Vertice Cop29: il nodo della finanza per il clima
Tra meno di 2 mesi, a Baku, in Azerbaijan, avrà inizio il vertice Cop29 sul clima: il programma degli incontri è infatti racchiuso tra l’11 e il 22 novembre, presieduti da Mukhtar Babayev, ministro dell’ecologia e delle risorse naturali fin dal 2018 (questo dopo una lunga carriera nella compagnia petrolifera Socar). Non ci sono dubbi su quella che sarà il tema centrale e più dibattuto della Cop di Baku, a partire da quando discusso in occasione della Cop28 di Dubai. Il nodo principale sarà infatti sicuramente quello della finanza per il clima: si parla dunque essenzialmente di soldi, quelli che i paesi più ricchi dovrebbero corrispondere ai paesi in via di sviluppo per poter affrontare i cambiamenti climatici. Come spiegheremo nel prossimo paragrafo, non è affatto detto che dal vertice della Cop29 esca effettivamente la soluzione a questa annosa discussione.
Il nodo della finanza per il clima al vertice Cop29
Parlare di finanza climatica in vista del vertice Cop29 significa fare riferimento a quello che dovrà essere il nuovo pacchetto di misure finanziarie che i paesi più ricchi dovranno corrispondere ai paesi caratterizzati da economie meno sviluppate, per stimolare i loro sistemi di mitigazione e di adattamento. Questo sapendo, peraltro, che in molti casi questi paesi figurano tra i più colpiti dal cambiamento climatico. Le nuove misure dovranno confluire all’interno del New Collective Quantified Goal (NCQG, Nuovo Obiettivo Collettivo Quantificato, ovvero il nuovo quadro della finanza climatica attivo a partire dal 2025). Peccato che tra i quasi 200 paesi che parteciperanno al vertice Cop29 non ci sia nemmeno l’ombra, per ora, di un vero accordo su questo tema.

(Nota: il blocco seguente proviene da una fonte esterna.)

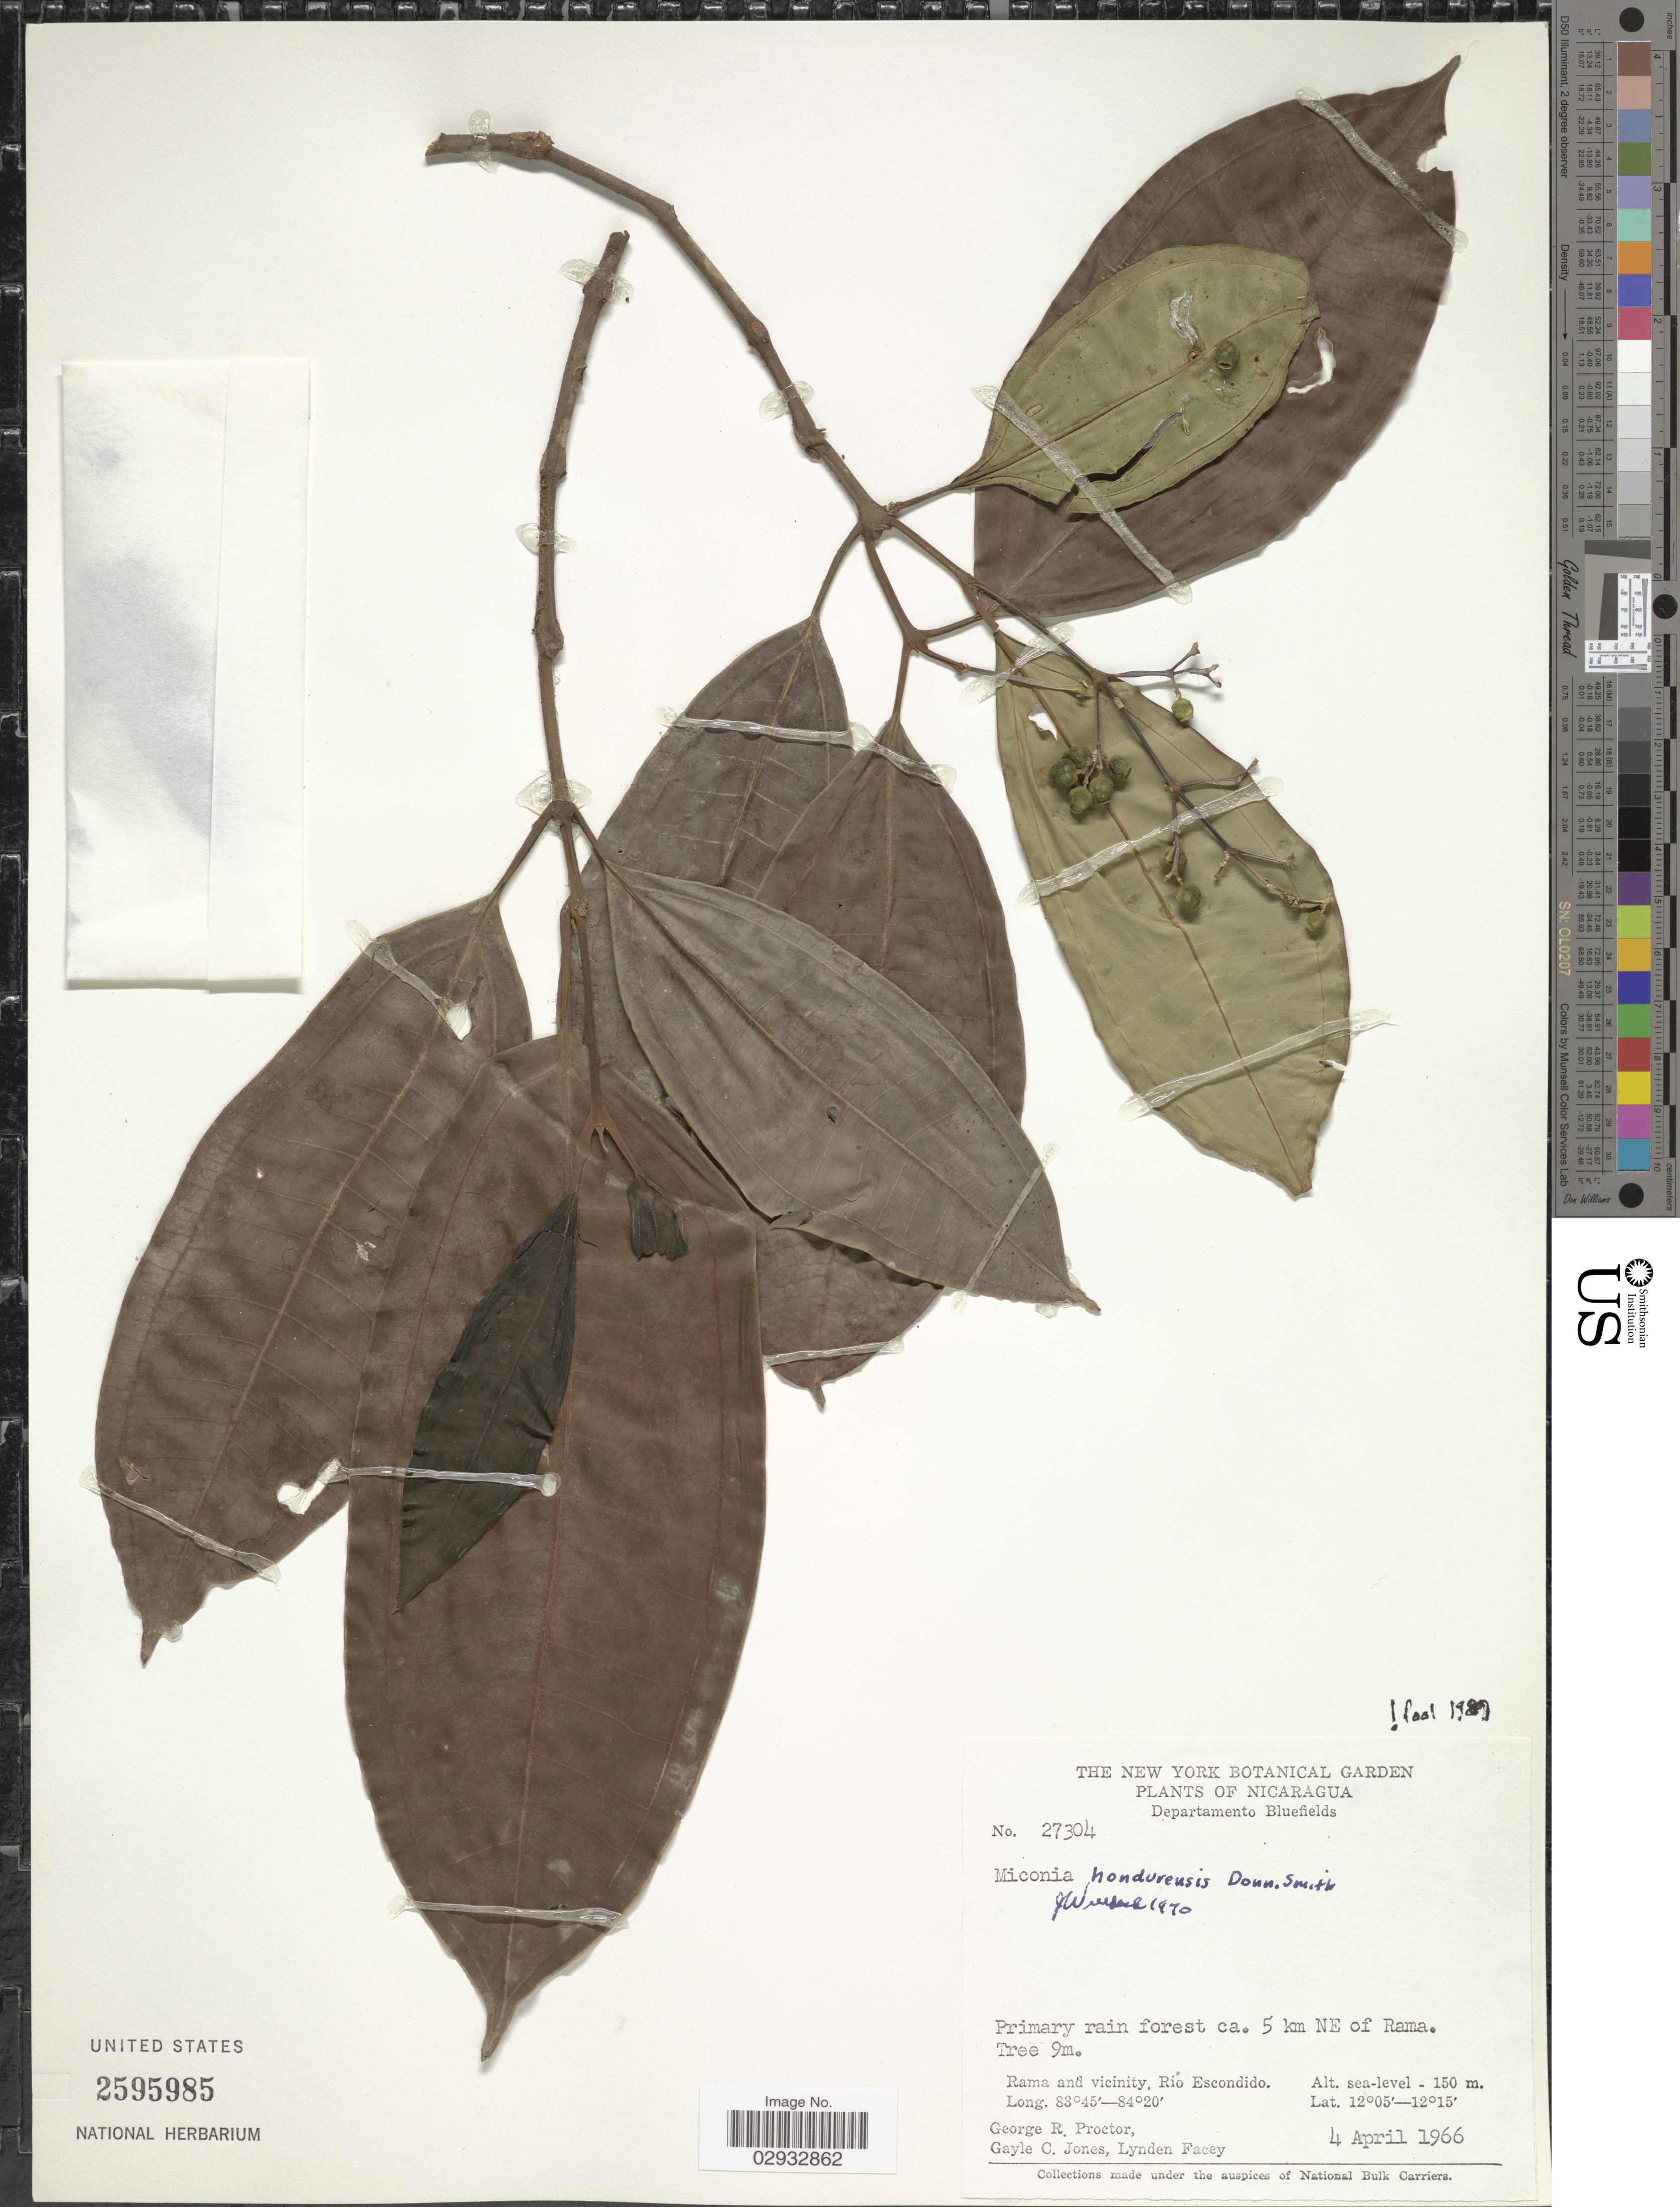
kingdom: Plantae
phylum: Tracheophyta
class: Magnoliopsida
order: Myrtales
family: Melastomataceae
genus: Miconia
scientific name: Miconia hondurensis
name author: Donn. Sm.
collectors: G. Proctor, G. C. Jones & L. Facey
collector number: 27304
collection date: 1966-04-04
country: Nicaragua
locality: Departamento Bluefields. Ca. 5 km NE of Rama. Rama and vicinity, Río Escondido.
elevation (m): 0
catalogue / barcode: US 2595985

Sappiamo che il quadro precedente, messo a punto nel 2009, prevedeva un esborso di 100 miliardi l’anno dai paesi ricchi a quelli meno sviluppati; il NCQG dovrà fare decisamente molto di più. Fin dalla Cop26 di Glasgow infatti si parla di cifre superiori ai 1.000 miliardi l’anno. Su questa cifra non c’è però nessun accordo, come non c’è un’opinione condivisa sulla platea dei contribuenti. Da una parte ci sono infatti i paesi avanzati, che chiedono di allargare la platea dei donatori anche ai Paesi che, negli ultimi 20 anni, hanno visto crescere di molto le proprie economie: caso emblematico e centrale è quello della Cina, che anche a Baku, in occasione della Cop29, figurerà tra i paesi in via di sviluppo, pur occupando il secondo posto tra le economie più forti del mondo. Una nuova richiesta da parte dei paesi più ricchi di allargare il gruppo dei contribuenti è stata rifiutata dai paesi in via di sviluppo, i quali nella stessa occasione hanno richiesto che la finanza climatica si fondi su delle sovvenzioni (e non su dei prestiti) e che nello stesso piano venga incluso anche lo strumento loss and damage.
La strategia di Baku
Su nessuno dei punti visti sopra, per adesso, c’è una condivisione di intenti da parte delle parti in gioco. Anzi, quel che si può constatare per ora è che le parti in gioco sembrano almeno parzialmente graniticamente ferme sulle proprie posizioni. Ecco che allora Mukhtar Babayev, il presidente designato della Cop29, sta cercando di mettere in campo una strategia capace di stimolare un accordo: come già fatto in passato in occasione delle altre Cop, si è scelto di affidarsi su una lunga serie di incontri laterali, così da portare avanti il discorso anche al di fuori dalle sessioni del programma principale. In questi incontri si potranno affrontare temi considerati particolarmente difficili o non ancora affrontati nelle precedenti Cop.